Эдит неожиданно изменила тему разговора:

– Ты бывал в московских театрах, Макс?

– Конечно.

– Ты играл там?

– Немного, в кино. На сцене не мог. По-русски я говорю с акцентом и никак не могу от него избавиться. Но об этом потом. Я пришёл слушать пьесу.

– Пьеса уже прочитана, можешь посмотреть её, вот она лежит. Ты знаешь эту пьесу?

Макс Дальгов взял со стола рукопись.

– Да, знаю.

– Ты видел её на сцене?

– Да.

– Послушай, Макс, пожалуй, это странно: женщина руководит матросами?

– Мне это не показалось странным.

– На меня пьеса произвела удивительное впечатление. Сначала как будто ничего особенного, а потом она проникает всё глубже в сознание – и не думать о ней уже невозможно.

– Хорошо, что ты её почувствовала. В Москве я видел не одну такую пьесу. И ещё я понял в Советском Союзе, как почётно быть артистом. Ты бы видела, с какой радостью встречали актёров, когда они приезжали к нам на фронт, на передовую!..

Эдит смотрела на Дальгова, будто не слыша его слов.

– Скажи, Макс, ну а в действительности могла быть на корабле женщина-комиссар или это только эффектная выдумка автора?

– Нет, это правда, – сказал он. – Были женщины-комиссары и во флоте, хотя в армии их было больше. А знаешь, Эдит, актёр там может стать даже членом правительства.

– Что же тут удивительного? Если женщина может быть комиссаром!.. Скажи, Макс, почему всё-таки матросы подчиняются этой женщине? В чём её сила?

– Они не женщину слушаются, Эдит. Она для них представитель партии. Вот в чём её сила.

– Да, пожалуй…

Макс заглянул ей в глаза и спросил:

– Ты хочешь её сыграть?

– Нет!

– Да ведь ты только и мечтаешь о роли комиссара!
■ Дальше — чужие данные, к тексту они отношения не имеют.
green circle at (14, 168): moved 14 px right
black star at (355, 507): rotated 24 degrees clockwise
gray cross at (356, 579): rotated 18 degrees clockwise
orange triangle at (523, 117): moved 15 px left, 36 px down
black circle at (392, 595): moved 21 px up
– Если бы я могла её сыграть, это было бы самым большим счастьем в моей жизни. Сегодня, слушая пьесу, я поставила себя на место этой женщины, и у меня будто крылья за плечами выросли. Я вдруг почувствовала себя настоящим человеком…

– Такое же чувство было у меня, когда я попал в Москву и кто-то впервые назвал меня «товарищ».
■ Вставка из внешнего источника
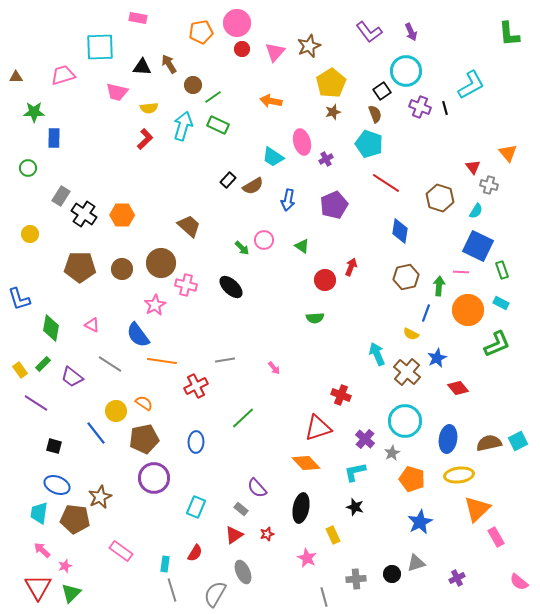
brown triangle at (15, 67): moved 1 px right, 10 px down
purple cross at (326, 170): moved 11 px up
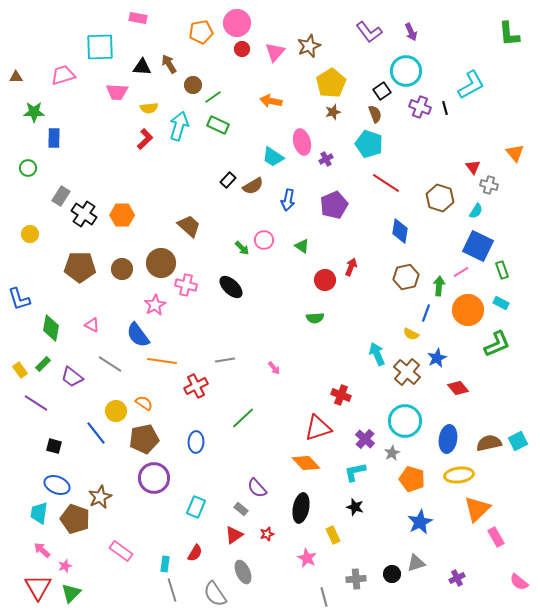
pink trapezoid at (117, 92): rotated 10 degrees counterclockwise
cyan arrow at (183, 126): moved 4 px left
orange triangle at (508, 153): moved 7 px right
pink line at (461, 272): rotated 35 degrees counterclockwise
brown pentagon at (75, 519): rotated 12 degrees clockwise
gray semicircle at (215, 594): rotated 64 degrees counterclockwise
– А тут ещё такая история…

– Какая история?

Эдит рассказала о той отвратительной сцене, которая разыгралась здесь полчаса назад.

– Я уверена, что всё это было подстроено заранее, – закончила она свой рассказ.

Дальгов даже руками всплеснул:

– Господи, как обидно, что я опоздал! А почему же ты молчала, Эдит?

Вопрос застал актрису врасплох. Ей и в голову не приходило, что она могла вмешаться. Эдит даже покраснела от неожиданности. Ведь были все основания и её заподозрить в сговоре с этими негодяями.

– Я здесь посторонний человек, Макс. Я держусь нейтралитета.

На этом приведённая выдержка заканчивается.